Hi Daniel
It’s been some time since you posted this question. Have you been successful in performing the initial sync?
When we add the blank secondary and initial sync starts happening, the dirty cache size on the primary rapidly rises to 20% and stays there and the write throughput drops from thousands of updates/sec to several hundred / sec.
During normal operation, WiredTiger attempts to keep dirty cache percentage at 5%. Once this number hits 20%, WiredTiger will try harder to evict dirty data from its cache by using application threads in addition to its cache eviction threads.

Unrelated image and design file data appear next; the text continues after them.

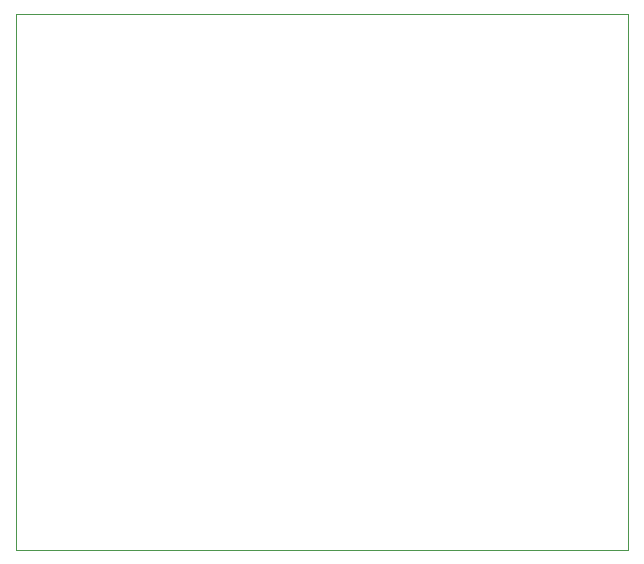
<source format=gbr>
%TF.GenerationSoftware,KiCad,Pcbnew,8.0.4*%
%TF.CreationDate,2025-07-19T03:21:48+10:00*%
%TF.ProjectId,new ki cad,6e657720-6b69-4206-9361-642e6b696361,rev?*%
%TF.SameCoordinates,Original*%
%TF.FileFunction,Profile,NP*%
%FSLAX46Y46*%
G04 Gerber Fmt 4.6, Leading zero omitted, Abs format (unit mm)*
G04 Created by KiCad (PCBNEW 8.0.4) date 2025-07-19 03:21:48*
%MOMM*%
%LPD*%
G01*
G04 APERTURE LIST*
%TA.AperFunction,Profile*%
%ADD10C,0.050000*%
%TD*%
G04 APERTURE END LIST*
D10*
X96580000Y-53960000D02*
X148440000Y-53960000D01*
X148440000Y-99400000D01*
X96580000Y-99400000D01*
X96580000Y-53960000D01*
M02*

</source>
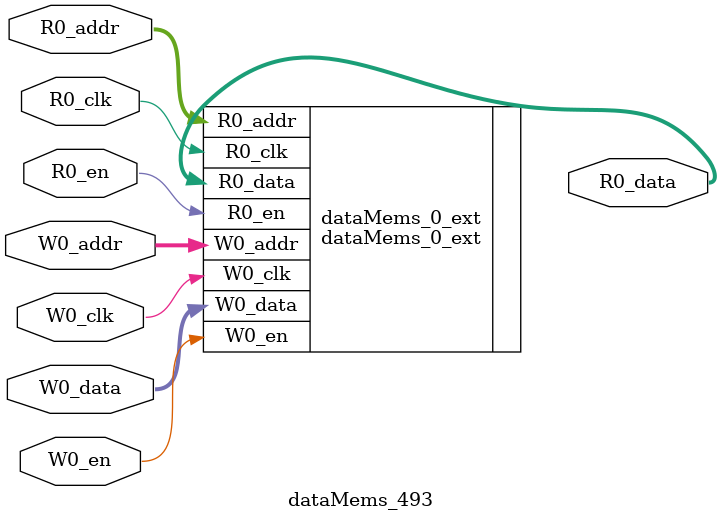
<source format=sv>
`ifndef RANDOMIZE
  `ifdef RANDOMIZE_REG_INIT
    `define RANDOMIZE
  `endif // RANDOMIZE_REG_INIT
`endif // not def RANDOMIZE
`ifndef RANDOMIZE
  `ifdef RANDOMIZE_MEM_INIT
    `define RANDOMIZE
  `endif // RANDOMIZE_MEM_INIT
`endif // not def RANDOMIZE

`ifndef RANDOM
  `define RANDOM $random
`endif // not def RANDOM

// Users can define 'PRINTF_COND' to add an extra gate to prints.
`ifndef PRINTF_COND_
  `ifdef PRINTF_COND
    `define PRINTF_COND_ (`PRINTF_COND)
  `else  // PRINTF_COND
    `define PRINTF_COND_ 1
  `endif // PRINTF_COND
`endif // not def PRINTF_COND_

// Users can define 'ASSERT_VERBOSE_COND' to add an extra gate to assert error printing.
`ifndef ASSERT_VERBOSE_COND_
  `ifdef ASSERT_VERBOSE_COND
    `define ASSERT_VERBOSE_COND_ (`ASSERT_VERBOSE_COND)
  `else  // ASSERT_VERBOSE_COND
    `define ASSERT_VERBOSE_COND_ 1
  `endif // ASSERT_VERBOSE_COND
`endif // not def ASSERT_VERBOSE_COND_

// Users can define 'STOP_COND' to add an extra gate to stop conditions.
`ifndef STOP_COND_
  `ifdef STOP_COND
    `define STOP_COND_ (`STOP_COND)
  `else  // STOP_COND
    `define STOP_COND_ 1
  `endif // STOP_COND
`endif // not def STOP_COND_

// Users can define INIT_RANDOM as general code that gets injected into the
// initializer block for modules with registers.
`ifndef INIT_RANDOM
  `define INIT_RANDOM
`endif // not def INIT_RANDOM

// If using random initialization, you can also define RANDOMIZE_DELAY to
// customize the delay used, otherwise 0.002 is used.
`ifndef RANDOMIZE_DELAY
  `define RANDOMIZE_DELAY 0.002
`endif // not def RANDOMIZE_DELAY

// Define INIT_RANDOM_PROLOG_ for use in our modules below.
`ifndef INIT_RANDOM_PROLOG_
  `ifdef RANDOMIZE
    `ifdef VERILATOR
      `define INIT_RANDOM_PROLOG_ `INIT_RANDOM
    `else  // VERILATOR
      `define INIT_RANDOM_PROLOG_ `INIT_RANDOM #`RANDOMIZE_DELAY begin end
    `endif // VERILATOR
  `else  // RANDOMIZE
    `define INIT_RANDOM_PROLOG_
  `endif // RANDOMIZE
`endif // not def INIT_RANDOM_PROLOG_

// Include register initializers in init blocks unless synthesis is set
`ifndef SYNTHESIS
  `ifndef ENABLE_INITIAL_REG_
    `define ENABLE_INITIAL_REG_
  `endif // not def ENABLE_INITIAL_REG_
`endif // not def SYNTHESIS

// Include rmemory initializers in init blocks unless synthesis is set
`ifndef SYNTHESIS
  `ifndef ENABLE_INITIAL_MEM_
    `define ENABLE_INITIAL_MEM_
  `endif // not def ENABLE_INITIAL_MEM_
`endif // not def SYNTHESIS

module dataMems_493(	// @[generators/ara/src/main/scala/UnsafeAXI4ToTL.scala:365:62]
  input  [4:0]  R0_addr,
  input         R0_en,
  input         R0_clk,
  output [66:0] R0_data,
  input  [4:0]  W0_addr,
  input         W0_en,
  input         W0_clk,
  input  [66:0] W0_data
);

  dataMems_0_ext dataMems_0_ext (	// @[generators/ara/src/main/scala/UnsafeAXI4ToTL.scala:365:62]
    .R0_addr (R0_addr),
    .R0_en   (R0_en),
    .R0_clk  (R0_clk),
    .R0_data (R0_data),
    .W0_addr (W0_addr),
    .W0_en   (W0_en),
    .W0_clk  (W0_clk),
    .W0_data (W0_data)
  );
endmodule


</source>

In other words, this process attempts to regulate incoming data into WiredTiger so that it’s not overwhelming the physical storage subsystem.
However, evicting dirty data from the cache involves a lot of work. Since WiredTiger is an MVCC no-overwrite storage engine, different version of data in memory must be reconciled before a consistent state of the database can be written to disk. If the machine is struggling with the load imposed on it, it may appear to “stall” to process the work.
From your description so far, it appears that your hardware can cope with normal day-to-day operations. However it cannot cope with those operations and an initial sync at the same time. One suggestion is to perform the initial sync during non-peak times.
Another testing note - this also appears to happen whenever a secondary is significantly lagged behind.
This situation may be described in SERVER-34938. Please comment/upvote on the ticket if you think this ticket applies to your situation.
Best regards
Kevin